** PHIL 320: Oriental Thought **


The Assignment

Roughly twenty-three percent of the final grade will be based on your submission of a 'philosophical journal' comprising commentaries, analyses, reflections, verses, sketches, observations, etc. on or about topics or issues which have surfaced during class discussion. Ideally your journal should contain daily entries, but entries summarizing a week's reflection will suffice. Cosmetics are of relatively little importance: cheap spiral notebooks usually prove quite suitable; your journal should, however, be kept separate from your class notes.


The function of a philosophical journal is to afford one an (extended) opportunity to experiment with ideas, perspectives, puzzles, novel paradigms, and the like in as open and conceptually unhindered a manner as possible. Provided that your entries somehow overlap course concerns (in other words, don't include recipes, laundry lists, or lovesick lamentations unless you can weave same into a philosophical view), both style and content should be limited only by imagination.
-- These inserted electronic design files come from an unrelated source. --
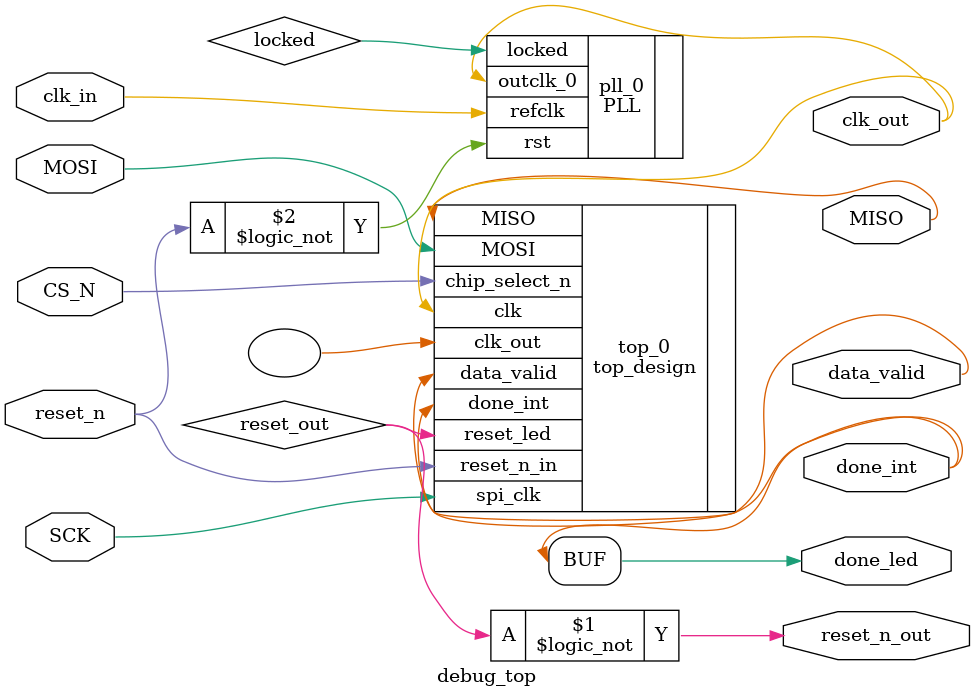
<source format=v>
`timescale 1ns / 1ps


module debug_top(
    input reset_n,
    output MISO,
    input MOSI,
    input SCK,
    input CS_N,
    output done_int,
	 output done_led,
    output data_valid,
    output reset_n_out,
    input clk_in,
    output clk_out
    );
	 

assign done_led = done_int;

assign reset_n_out = !reset_out;

top_design #(
    .WIDTH_WGT(8),
    .DATA_WIDTH(8),
    .PSUM_WIDTH(32),
    .N_PEs(16),
    .N_PEsby4(4),
    .BIAS_WIDTH(16),
    .ALPHA_WIDTH(16),
    .BETA_WIDTH(8),
    
    .WIDTH_ADDR_ACT(12), 
    .WIDTH_ACT_MEM(8), 
    .DEPTH_ACT_MEM(3000),
    .ACT_MEM_HEADER(2'b10),
    
    .WIDTH_ADDR_PARAM(15), 
    .WIDTH_PARAM_MEM(128),
    .DEPTH_PARAM_MEM(25500),
    .PARAM_MEM_HEADER(2'b01),
    
    .WIDTH_ADDR_INST(6),
    .WIDTH_INST_MEM(80), 
    .DEPTH_INST_MEM(64),
    .INST_MEM_HEADER(2'b11),
     
    .WIDTH_SPI_WORD(8),
    .SPI_OUT_ADDRESS_SIZE(4),
    .SPI_IN_ADDRESS_SIZE(4),
    .SPI_OUT_ADDRESS_DEPTH(16),
    
    .WGT_TILE_WIDTH(8)
) top_0 (
    .MISO(MISO),
    .MOSI(MOSI),
    .spi_clk(SCK),
    .chip_select_n(CS_N),
    .clk(clk_out),
    .reset_n_in(reset_n),
    .done_int(done_int),
    .data_valid(data_valid),
    .reset_led(reset_out),
    .clk_out()
);

PLL pll_0 (
		.refclk   (clk_in),   //  refclk.clk
		.rst      (!reset_n),      //   reset.reset
		.outclk_0 (clk_out), // outclk0.clk
		.locked   (locked)    //  locked.export
	);




endmodule

</source>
Since one of the primary objectives of this course is to encourage your experimenting with alternative habits of thought and expression, your journal should be, above all, playful.

Due Dates

Journals will be collected for review at least twice during the semester. Notice of the initial review will be at most one class period, so you'll want to maintain your journals on at least a weekly basis. No grades will be assigned until after the final review; you will, however, receive comments after each (but the final) review, apprising you of, among other things, grade-relevant information.

Grading Criteria

Journals will be assessed primarily with regard to evidence of your ability to open a personal dialogue with the various voices of Eastern thought you encounter in this course. Evidence of this sort is in turn indexed by such criteria as: a willingness intellectually to confront canonical texts; perseverance in the advancing of issues initially discussed in class; an effort to incorporate elements of Oriental philosophy in your own speculative views.